Ксендз Грозд еще не дошел до Валахской церкви, как у ретивого молодого чиновника был готов конспект докладной, и он принялся его переписывать каллиграфическим почерком с желтой бумаги для черновиков на гладкий, блестящий лист канцелярской бумаги с голубоватым отливом. Это была артистическая работа, шедевр по расположению начальных букв, абзацев, полей, один из тех приятных документов, которые никакой начальник не откажется подписать.


XX

Слово Теофиля должно было служить вступлением ко второй части программы, поэтому ему пришлось ждать целый час, который он провел в коридоре, в какой-то темной комнатушке и на лестнице, ведущей в гардероб. Наверху одевались и шумели гимназисты, готовясь представить «Совет» из «Пана Тадеуша». Шеремета, разгоряченный своей речью на открытии вечера, бродил из угла в угол, пачкая в пыли свой сюртук, в поисках чего-то, а чего — он никак не мог вспомнить. Натыкаясь на Теофиля, он каждый раз хватал его за руку:

— Ты готов? Помни — коротко и с чувством.

Учитель польского (друг-сокол) знал толк в «чувстве». Четверть часа назад Теофиль слышал его баритон, который перекатываясь по битком набитому залу, врывался за кулисы и даже здесь в коридоре — как птица, утомленная долгим перелетом, — замирая звучал в патетических, потрясающих, пророческих фразах. Теофиль страдал от мысли, что не может с ним тягаться, и странички, которые были у него в кармане, шелестели под его пальцами, как увядшие листья. Он держал их при себе «на всякий случай», из страха перед черной бездной, в которую он провалится, если изменит память.
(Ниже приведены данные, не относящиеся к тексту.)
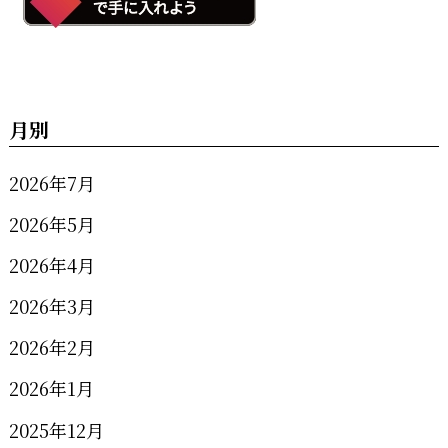
月別
2026年7月
2026年5月
2026年4月
2026年3月
2026年2月
2026年1月
2025年12月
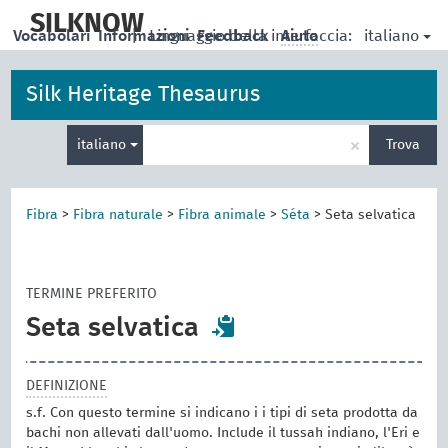
skip
to
SILKNOW
italiano
Vocabolari
Informazioni
|
Linguaggio della interfaccia:
Feedback
Aiuto
main
content
Silk Heritage Thesaurus
Inserisci
×
italiano
Trova
un
termine
per
la
Fibra
>
Fibra naturale
>
Fibra animale
>
Séta
>
Seta selvatica
ricerca
TERMINE PREFERITO
Seta selvatica
DEFINIZIONE
s.f. Con questo termine si indicano i i tipi di seta prodotta da
bachi non allevati dall'uomo. Include il tussah indiano, l'Eri e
Охваченный приступом страха, он принимался шепотом повторять свой текст, но никак не мог выбраться из первой фразы, потому что все вокруг бурлило и поминутно что-то случалось. Вот грянули аплодисменты после декламации «Грустно мне, боже»; вот из глубокой тишины выплыло соло скрипки; вот зашумел ураган оркестра под управлением грозного Бранда, который с начала года проводил репетиции со своими воспитанниками, два раза в неделю разжигая бушующий пожар звуков в гимназическом здании, притихшем и пустом в послеполуденные часы. Через минуту Шеремета опять хватал Теофиля за руку или какой-нибудь фигляр в кунтуше слетал с лестницы, и Теофиль отшатывался в сторону, опасаясь за свою прическу и выутюженный костюм.